Well, now is the time to start thinking about it—and not just because if you wait any longer your friendly designer will be booked to custom design them for you, and not because the online holiday card factory will charge you up the WAHZOO with rush fees if you're running late. It's because you need to get a great photo!
So many gorgeous holiday card designs flop because of crap-tastic photography. And lots of gorgeous holiday cards are made even more incredible because of beautiful photos.
And while the best way to ensure getting a few lovely shots to choose from is hiring a professional photographer—that's not always in the budget. (Especially, when you're saving up for the Cars-2, World Grand Prix Mega Set!)
So, I've asked a few of my favorite photographers to lend some tips for capturing that perfect shot of Billy, Sue and Snowflake.
• Use flash outdoors.
• Soft warm light, best found late afternoon. NOT direct sun if at all avoidable.
• Where there's good natural light, turn flash off indoors to give pictures a softer feel.
• Encourage vibrant wardrobe choices. Coordination is important, but the days of black or white tops with jeans or khakis are long gone. I also like to welcome accessories (scarves, hats, etc.) Accessories like this can jazz up your photo and make it a little more festive. You can also create more photo ops this way!
• A thought out setting like fence, pile of leaves, cool tree, old barn.
• A "prop" or two, even if it is just some cute socks, cool boots, hot chocolate mugs and a blanket, quilt and a picnic basket.
• Composition is key. Whether I am capturing a small or large group, positioning is important. Try and create mini groups and always encourage the subjects to stand close together. It depends on the lens, but sometimes certain ones can make people appear farther apart in a photograph “Act like you like each other!” is generally what I say to encourage people to squeeze together and it also serves as an opportunity for some natural smiles/laughs!
• Avoid windows in the background when using flash indoors.

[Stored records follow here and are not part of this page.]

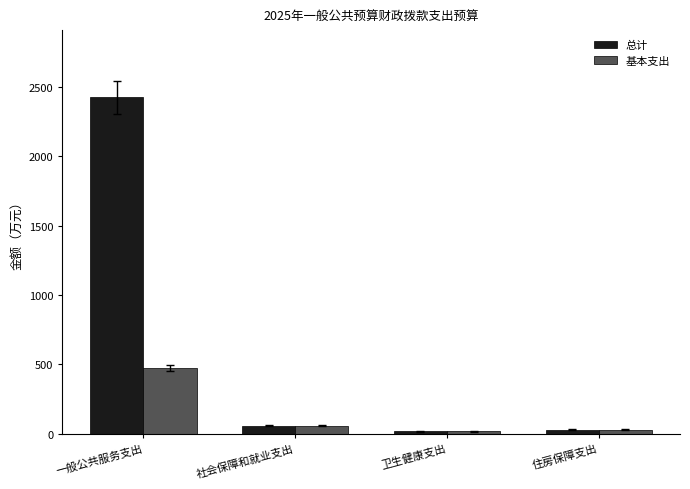

List the series in order of their overall mean, highest first.

总计, 基本支出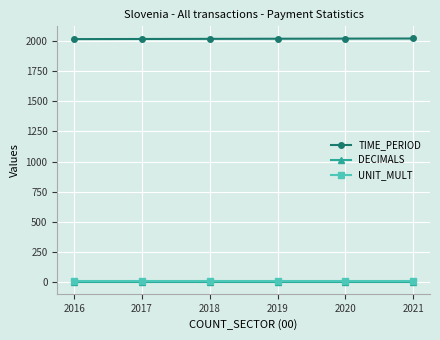

At how many categories does at least one series exceed 580?

6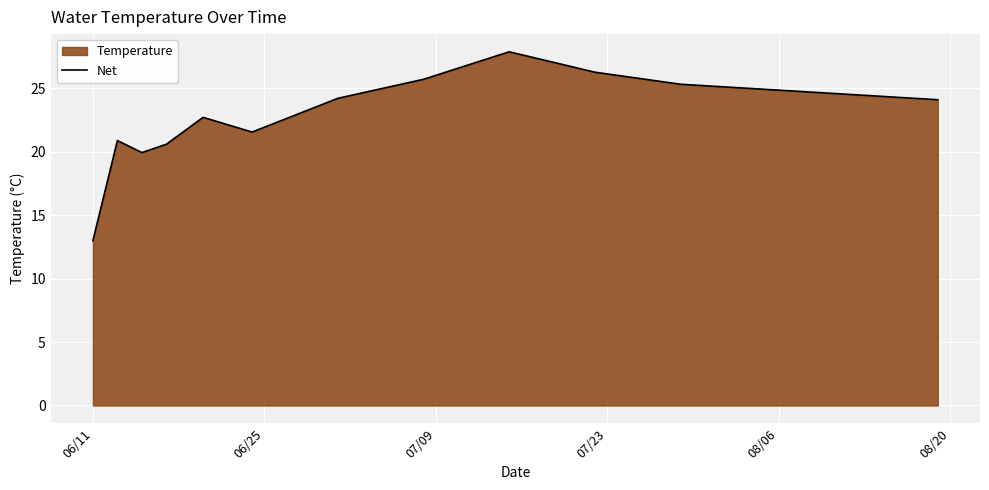

What is the smallest value displayed?

13.0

• When you're shooting kids, get down to their level. Some of my favorite shots that I've taken of kids have involved me squatting, kneeling, and even lying down on the floor with my camera. Play around and go with the flow. It can be hard to make kids pose, and luckily, I think candid shots of kids and families are often the best ones.
• Fill the frame. Your loved ones want to see your growing family up close! Filling the frame also guarantees less editing in the end, which insures a better quality photo.
• Aperture—If you know how to control the manual settings on your camera, bring the aperture/f-stop down to a low number, like 2.8. The lower it goes, the shallower your depth of field will be. That's what gives that nice sharp subject/blurry background effect.)
• Resolution—set it at the highest resolution (megapixels) for cropping.
• Take LOTS of pictures...shoot, shoot, shoot!
• I'd like to add—Retouching is awesome. Don't throw out an almost perfect photo over a zit or booger. I can probably retouch it out or find someone who can.
While we had a photographer shoot our family for this year's Christmas card, that hasn't always been the case. McMuffin or myself has always shot the photos for our Christmas cards. And don't be all, "that doesn't count, Andrea, you went to art school". My favorite card includes a photo that McMuffin shot in the hospital of brand new Li'l G.